Hear vs. Listen in the Teenage Years.
- Annalisa Malaguti
- Apr 1
- 3 min read
Really Listening to Our Teenage Children: Harder Than We Think
Listening and hearing are not the same thing. Yet, in the chaos of daily life, we often end up confusing them, and with our teenage children, that confusion can be costly.
Adolescence is an earthquake. Physical, emotional, and relational changes pile up in an overwhelming way, leaving young people disoriented and often frightened in the face of emotions they don't yet know how to name. Sudden mood swings, new desires, anger toward the outside world: none of this is attitude. It's neurobiology.
The teenage brain is not a miniature adult brain
Neuroscience has given us a valuable key to understanding this in recent years. During adolescence, the brain undergoes a genuine restructuring: a process called pruning takes place, eliminating neural connections that are rarely used, a bit like clearing your phone of contacts you haven't been in touch with for years. At the same time, myelination increases, meaning the communication pathways between neurons become better insulated, making brain signals faster and more efficient. The result? Fewer connections, but quicker and more integrated ones.
The problem is that this process doesn't happen evenly. The last area to complete its maturation is the prefrontal cortex, the region responsible for so-called executive functions: planning, impulse control, and evaluating consequences. In other words, the most "rational" part of the brain is also the last one to fully develop.
In the meantime, it's the limbic areas that run the show, with intense and reactive emotional activity. Recent studies show that when a teenager is shown a photograph with a neutral expression, the brain activates the amygdala, the same area involved in fear and anger responses. An adult, faced with the same image, activates the rational cortex instead. This is why comments that seem completely harmless to us can feel like personal attacks to them.
On top of this, increased activity in the brain's dopamine circuits drives teenagers toward experiences that offer immediate euphoria and gratification, often without adequate filtering of consequences. It's not recklessness: it's chemistry.
So what can we, as parents, actually do?
Understanding all of this doesn't fix things overnight, but it does shift our perspective. When our child reacts out of proportion, when they seem not to listen, when they respond in monosyllables or disappear behind a screen, they are not necessarily trying to hurt us. They are navigating a brain that is still under construction.

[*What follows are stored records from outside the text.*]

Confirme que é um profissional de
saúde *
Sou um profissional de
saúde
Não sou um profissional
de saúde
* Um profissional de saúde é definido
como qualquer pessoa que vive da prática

The trouble is that we adults are also losing the ability to truly listen. The ever-accelerating rhythm of life, compulsive phone use, meals eaten in silence while everyone scrolls their own screen: all of this has eroded the quality of our relationships, including within families. For the first time, we are seeing parents who grew up with social media and who themselves struggle to connect in person, sometimes even with their own children. The phone has become a shield, a filter for managing emotions without truly confronting them.

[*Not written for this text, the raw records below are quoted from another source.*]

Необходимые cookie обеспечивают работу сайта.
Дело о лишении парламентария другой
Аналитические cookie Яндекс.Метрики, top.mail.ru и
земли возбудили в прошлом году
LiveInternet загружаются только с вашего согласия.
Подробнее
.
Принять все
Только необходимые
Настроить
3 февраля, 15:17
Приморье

And yet teenagers need to be heard, not fixed. The parental impulse to problem-solve, to resolve, to restore order is understandable, but it often backfires. What they need is a space where they feel seen, where they can say "I feel lost" without receiving a list of solutions in return.
Growing up doesn't mean going it alone
At 15 or 16, nobody knows everything, and that's perfectly fine. Leaning on a parent or a trusted adult isn't weakness: it's wisdom. The teenage brain, precisely because it is in the middle of a major restructuring, still needs adult reference points to make sense of emotionally intense situations, and to understand that certain bumps in the road are not insurmountable.
The good news is that as the brain matures, cognitive control develops, that mental space between impulse and action that allows for more balanced decision-making. The journey is long, but it is also extraordinary. Adolescence is not just a phase to survive: it is a necessary and richly promising stage of life, one in which the foundations of who we will become are laid.
Our job is not to rush it. It's to be present while it unfolds.